文書本文 >>
+++++
産業財産権著作権その他の知的財産権知的財産権の取得方法
TOP >> その他の知的財産権 >> オープンソース
prologue

基本的に、パソコンソフトというものは高額商品の代表格でした。商品と言うものは需要に対して供給を行うことで成り立つ存在ですから、需要が少なければ供給元は商品開発に掛かった経費を商品の価格に反映させて回収しようとします。需要が大きく、供給元が乱立している状態であれば供給元は少しでも価格を下げて競争に勝とうとします。こういった市場原理の競争の元でパソコンソフトは、技能のある有志によって自作され配布されていきました。そんなパソコンソフト独自の文化が生み出したのがオープンソースなのです。

オープンソースを知る

ITニュースなどで取りざたされるオープンソースという言葉を一度は耳にした人も多いのではないでしょうか? しかし、その意味を具体的に把握できている人はそう多くは無いでしょう。門外漢ともなればなおさらです。中には「オーブンソースってぇのは、電子レンジで作るソースを使った料理のことかい?」という人も居るかもしれません。
+++++
元データ >>
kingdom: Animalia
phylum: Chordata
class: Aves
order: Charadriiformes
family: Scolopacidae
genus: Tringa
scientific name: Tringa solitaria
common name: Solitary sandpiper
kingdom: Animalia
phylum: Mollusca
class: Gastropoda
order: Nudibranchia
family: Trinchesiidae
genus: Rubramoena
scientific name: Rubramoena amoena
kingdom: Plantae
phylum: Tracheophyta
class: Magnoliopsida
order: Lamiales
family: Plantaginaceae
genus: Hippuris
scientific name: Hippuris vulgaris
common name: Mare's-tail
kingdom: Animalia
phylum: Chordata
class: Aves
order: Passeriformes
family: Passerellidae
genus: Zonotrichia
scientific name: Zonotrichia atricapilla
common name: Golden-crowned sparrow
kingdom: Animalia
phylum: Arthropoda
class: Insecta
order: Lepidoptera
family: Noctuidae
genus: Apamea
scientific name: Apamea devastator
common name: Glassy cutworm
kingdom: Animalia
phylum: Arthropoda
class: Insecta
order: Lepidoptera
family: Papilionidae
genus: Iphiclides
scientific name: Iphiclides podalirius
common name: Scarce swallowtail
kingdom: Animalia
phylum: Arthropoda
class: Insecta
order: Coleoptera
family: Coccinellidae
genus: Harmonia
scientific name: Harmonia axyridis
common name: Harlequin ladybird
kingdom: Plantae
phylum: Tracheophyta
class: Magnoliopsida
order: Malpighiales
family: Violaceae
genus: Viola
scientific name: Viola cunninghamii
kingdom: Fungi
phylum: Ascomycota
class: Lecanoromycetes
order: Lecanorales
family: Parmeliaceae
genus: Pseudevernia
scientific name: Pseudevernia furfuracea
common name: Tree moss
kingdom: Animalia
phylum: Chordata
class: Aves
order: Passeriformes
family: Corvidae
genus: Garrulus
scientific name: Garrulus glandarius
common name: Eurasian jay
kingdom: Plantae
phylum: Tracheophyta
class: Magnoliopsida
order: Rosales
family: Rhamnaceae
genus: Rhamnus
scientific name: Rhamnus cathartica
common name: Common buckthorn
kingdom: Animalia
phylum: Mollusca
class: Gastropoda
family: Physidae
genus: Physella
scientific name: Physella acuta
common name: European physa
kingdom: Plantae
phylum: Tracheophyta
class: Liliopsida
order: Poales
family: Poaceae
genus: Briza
+++++
作業課題 >>
1) オープンソースについての本文から、「ITニュースなどで取りざたさ」から「いう人も居るかもしれません。」までの部分を一字も変えずに抜き出して返してください。
2) オープンソースについての本文を、最後の文の後から先へ書き進めてください。

課題の回答 >>
1)
ITニュースなどで取りざたされるオープンソースという言葉を一度は耳にした人も多いのではないでしょうか? しかし、その意味を具体的に把握できている人はそう多くは無いでしょう。門外漢ともなればなおさらです。中には「オーブンソースってぇのは、電子レンジで作るソースを使った料理のことかい?」という人も居るかもしれません。

2)
「オープンソース」の意味

まず、オープンソースと言う言葉を分解していきましょう。オープンソースの「オープン」には「開放する」「公開する」と言った意味があります。そしてオープンソースの「ソース」とは、わかりやすく言えば「プログラムの記述内容」です。コンピューターにおけるプログラムは、プログラム言語によって記述・作成されています。コンピューターは0と1の羅列である「アセンブリ言語」で情報を理解していますが、人間にはアセンブリ言語を理解することはとても困難なことです。その為、人間がプログラムを作る際には0と1の羅列に変換が容易な「高級言語」と呼ばれるプログラム言語を使用しています。この高級言語で書かれたプログラムの記述内容こそが「ソースコード」なのです。つまり、オープンソースと言う言葉は「プログラムの内容を公開している」という意味なのです。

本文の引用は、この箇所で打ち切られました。